- _Instruções das tarefas_
1. Liste as razões que, segundo o texto sobre acumulação digital, os 45 participantes do estudo de Neave e seus colegas citaram para não se desfazer de itens digitais.
2. Dê a continuação do texto sobre acumulação digital a partir da última frase.

- _Texto fornecido_
■ ■ ■ ■

Nick Neave, diretor de um grupo de pesquisa na Universidade de Northumbria, no Reino Unido, identificou questões que ele observava na acumulação de objetos físicos sendo reproduzidas no ambiente digital.
“Quando você pergunta a acumuladores: ‘Por que você acha difícil se livrar das coisas?’, uma das primeiras justificativas é: ‘Pode ser útil no futuro’. E é exatamente o mesmo tipo de argumento que as pessoas usam para falar sobre seus e-mails no trabalho”, explica.
Em estudo publicado no ano passado, Neave e seus colegas perguntaram a 45 pessoas como elas gerenciavam e-mails, fotos e outros arquivos. Entre as razões mencionadas para não desapegar dos itens digitais, estavam: pura preguiça, acreditar que algo poderia ser útil mais adiante, ansiedade em relação à ideia de deletar qualquer coisa e até mesmo querer estocar “munição” contra alguém.
A equipe usou essas respostas para desenvolver um questionário capaz de avaliar o comportamento de acumuladores digitais no ambiente corporativo – a enquete foi respondida por 203 pessoas que usam computador no trabalho. O resultado sugere que o e-mail é uma questão: a caixa de entrada dos participantes tinha em média 102 e-mails não lidos e 331 lidos.
As justificativas mais comuns que as pessoas deram para não excluir as mensagens foram: poderiam ser úteis, continham informações necessárias para o trabalho ou eram evidência de que algo havia sido feito – todas razões perfeitamente válidas, mas que contribuem para armazenar centenas de e-mails que você provavelmente nunca vai ler novamente.
“As pessoas estão muito cientes de que isso é um problema, mas são prejudicadas pela forma como as organizações normalmente fazem as coisas”, diz Neave. “Elas recebem essa enxurrada de e-mails, não ousam se livrar deles e as coisas se acumulam.”
Ele adverte que a pesquisa é incipiente e ainda não se sabe o suficiente para dizer o que é “normal” e o que não é.
Como identificar então se você tem um problema de acumulação digital?
Pense na última semana e tente se lembrar de uma ocasião em que você teve dificuldade de encontrar um arquivo digital no telefone ou no computador – talvez o endereço de alguém em uma troca de e-mail ou a foto de um prato de comida que você postou no Instagram.
Quando começou a explorar o conceito da acumulação digital, Darshana Sedera, professor associado da Monash University, na Austrália, fez essa pergunta a várias pessoas. Ele descobriu que quase todo mundo conseguia se lembrar de um episódio em que precisou se esforçar para encontrar algo.
Em artigo apresentado em dezembro de 2018, Sedera e Sachithra Lokuge perguntaram a 846 pessoas sobre seus hábitos de acumulação digital, assim como o nível de estresse que sentiam. Os pesquisadores observaram uma ligação entre o hábito de acumulação digital e o nível de estresse dos participantes.
Segundo Sedera, o distúrbio da acumulação tradicional pode dificultar a tomada de decisão por parte das pessoas e revelar problemas emocionais como tristeza e ansiedade.

■ ■ ■ ■

- _Trechos dos dados_
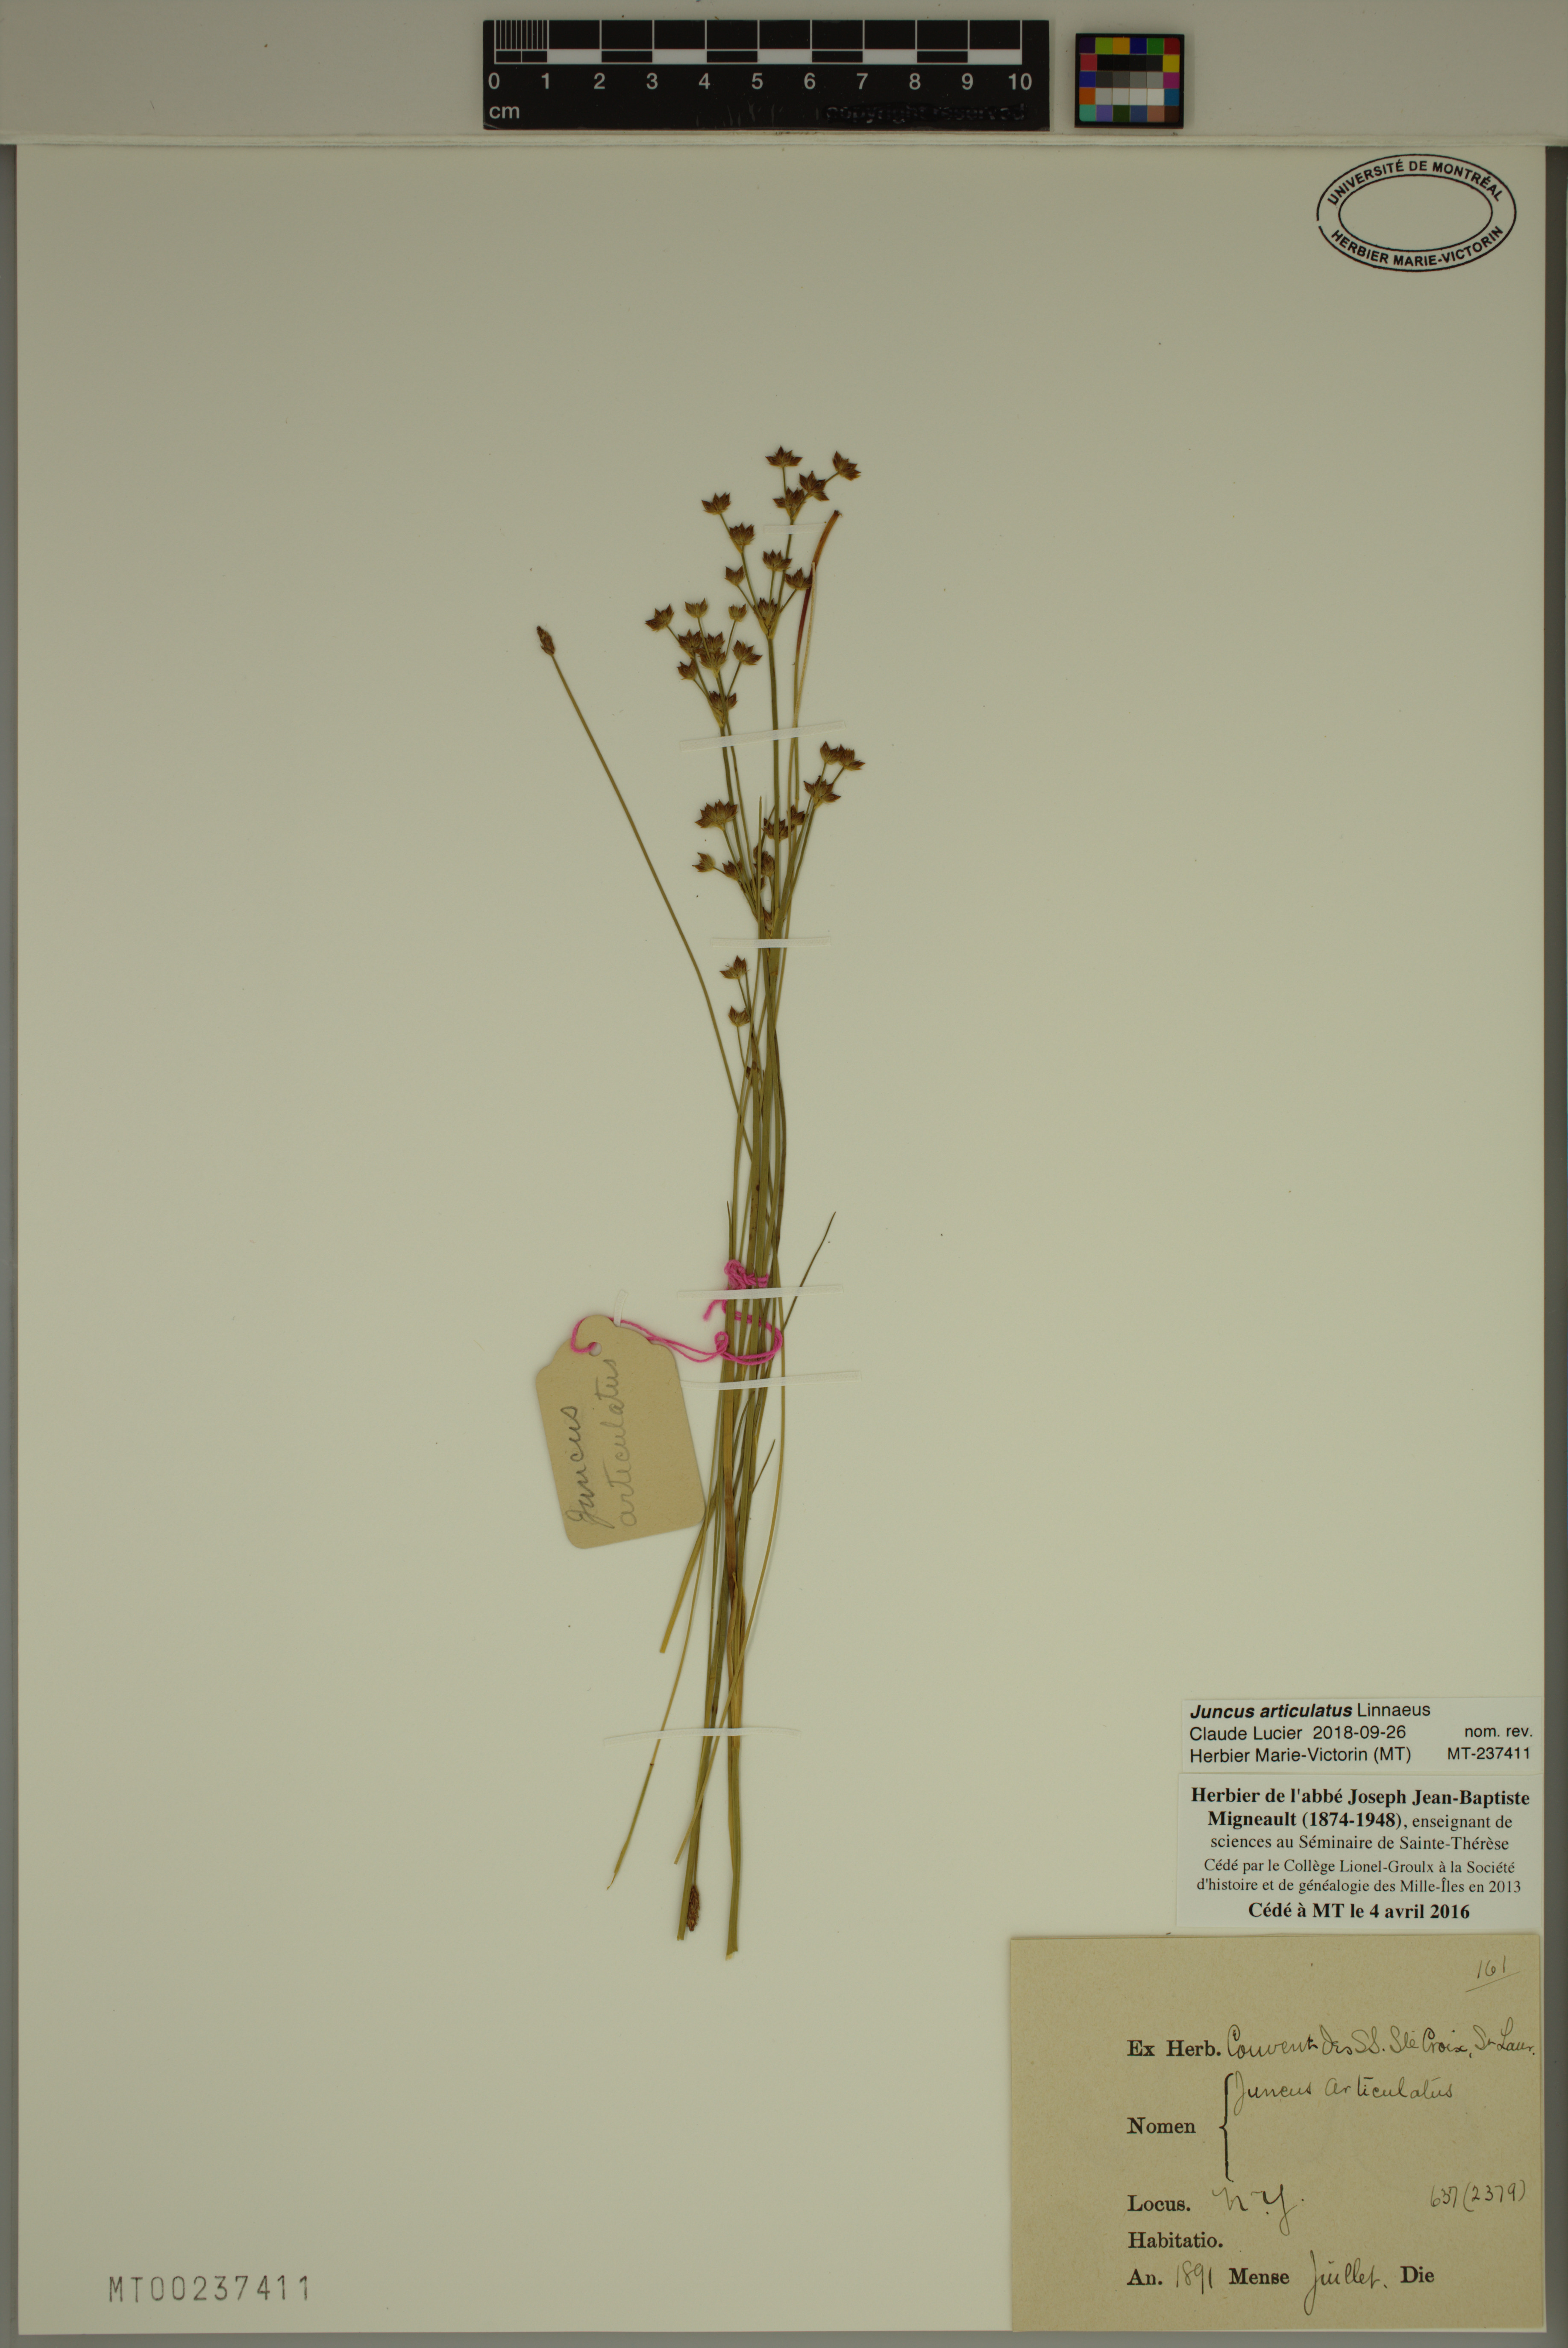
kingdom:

■ ■ ■ ■

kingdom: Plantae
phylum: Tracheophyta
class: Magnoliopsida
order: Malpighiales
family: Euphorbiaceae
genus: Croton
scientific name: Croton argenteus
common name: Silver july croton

■ ■ ■ ■

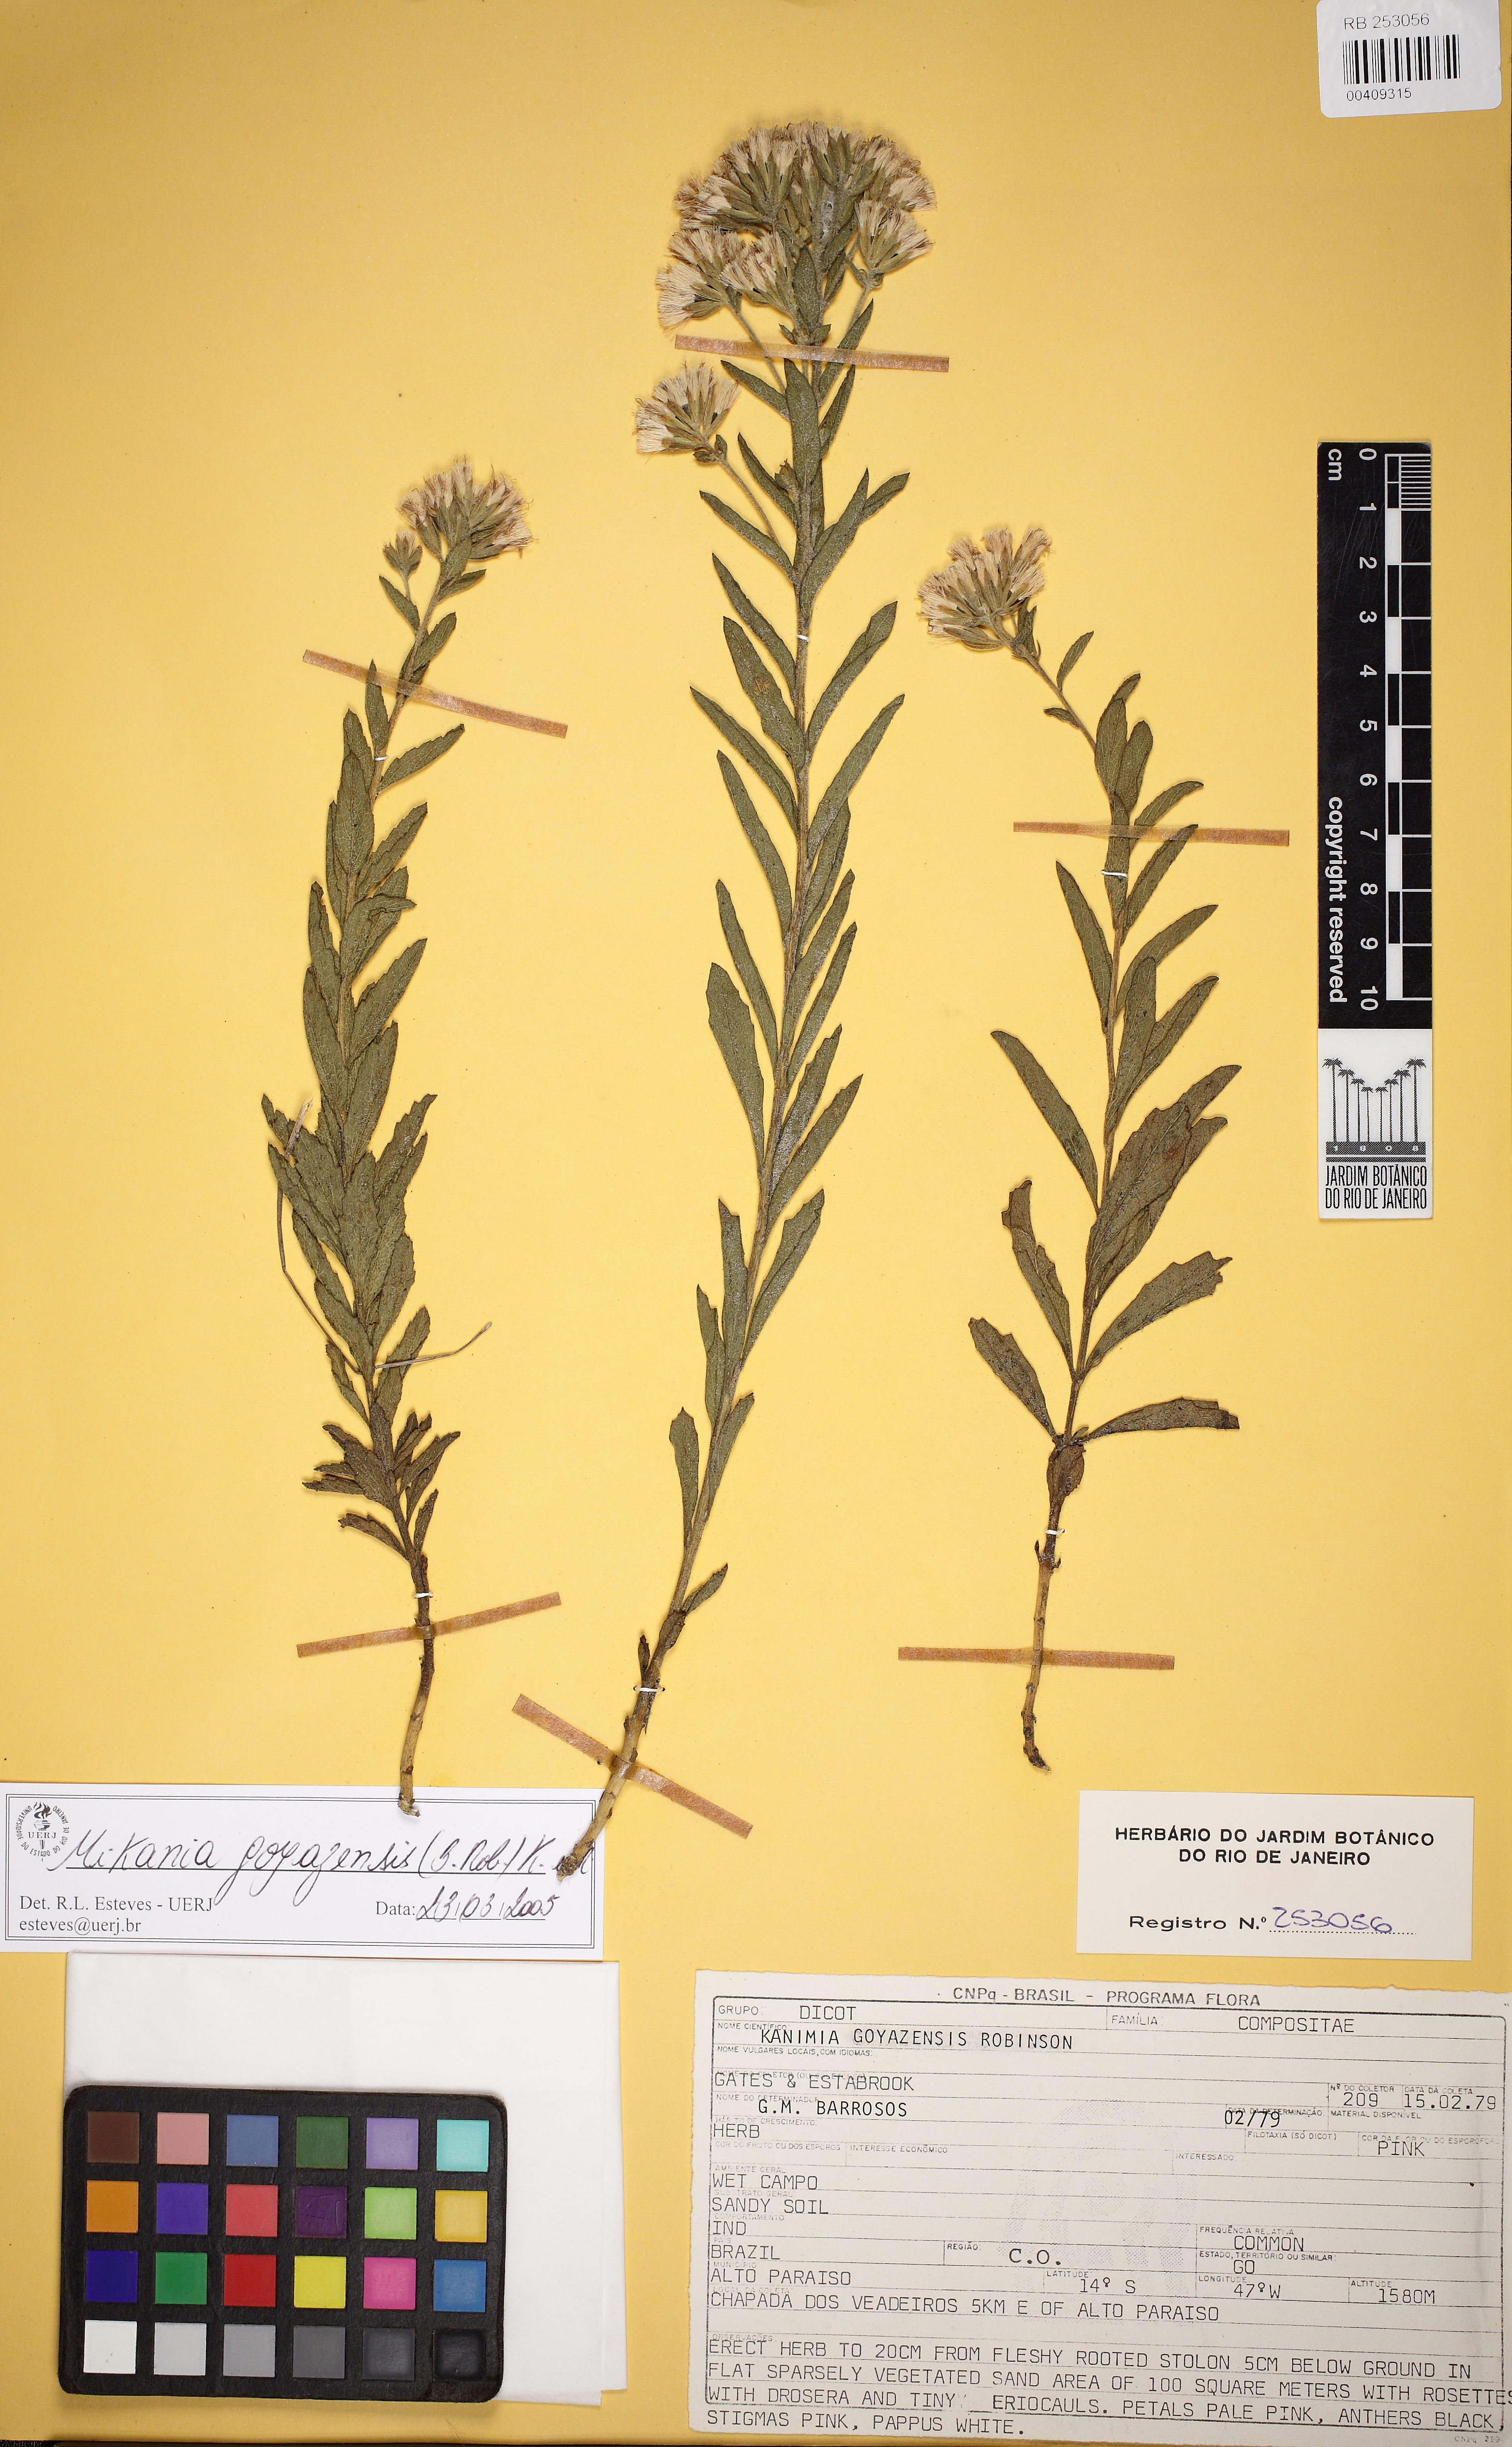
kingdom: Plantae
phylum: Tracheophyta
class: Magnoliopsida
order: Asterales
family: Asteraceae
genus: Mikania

■ ■ ■ ■

- _Resultados esperados_
1.
- pura preguiça
- acreditar que algo poderia ser útil mais adiante
- ansiedade em relação à ideia de deletar qualquer coisa
- querer estocar "munição" contra alguém

2.
“Na verdade, descobrimos que no ambiente digital, inadvertidamente ou conscientemente, todos nós estamos entrando nesse estado estressante.”
Jo Ann Oravec, professora de tecnologia da informação e educação empresarial na Universidade de Wisconsin-Whitewater, nos EUA, diz que o acúmulo não se refere necessariamente à quantidade de informação que cada um armazena. Mas, sim, se temos um “senso de controle sustentado empiricamente” sobre esses dados. Se temos, não se trata de acumulação.
Mas ela argumenta que, como começamos a acumular mais dados, cada vez mais gente vai perder esse controle.
“Meus alunos descrevem como uma náusea, um sentimento de desequilíbrio, quando eles começam a olhar os milhares de fotos que têm”, diz ela.
O nível de “tralha” digital que levará as pessoas a se sentirem sobrecarregadas vai variar de acordo com cada indivíduo, explica Neave.
“Se chegar ao ponto em que você fica oprimido com os dados que acumula, que não consegue encontrar algo, que as coisas estão se perdendo… isso pode indicar que há algum tipo de problema”.
Mas, antes de tudo, por que estamos todos em meio a esse caos? De acordo com Oravec, plataformas como o Google Drive são uma “tentação” ao acúmulo, uma vez que facilitam guardar arquivos e quase nunca nos estimulam a fazer uma revisão dos mesmos.
“A sensação de que algo é recuperável apenas se for armazenado em algum lugar oferece uma falsa sensação de segurança.”
E há muito espaço de armazenamento disponível. No estudo de Sedera sobre acumuladores digitais, os participantes informaram que tinham acesso em média a 3,7 terabytes.
Alguns especialistas acreditam que, por terem estimulado esse comportamento, as empresas de tecnologia devem ajudar a corrigir nossas “tendências acumuladoras”.
Na opinião de Sedera, em breve haverá maneiras de indexação e curadoria de dados independentes da plataforma, semelhante à forma como os contatos do seu telefone são sincronizados entre os aplicativos.
Oravec concorda que as empresas de tecnologia podem – e devem – repensar como incentivam alguns hábitos de acumulação. Mas ela também gostaria de ver os indivíduos assumirem mais responsabilidade na curadoria de seus próprios itens digitais, colocando o arquivamento na lista de tarefas necessárias, como ir ao dentista.
Essa curadoria não precisa ser tão temida como um canal ou uma extração, e pode até ser considerada um investimento na nossa própria identidade para a posteridade.
Oravec conta que sua tia, que faleceu recentemente aos 100 anos, montou cuidadosamente seis álbuns de fotos que retratam toda sua vida.
“Ela selecionou essas fotos das muitas que tirou durante as férias ou reuniões de família e organizou, esculpindo um forte senso de identidade nesse processo”, diz ela.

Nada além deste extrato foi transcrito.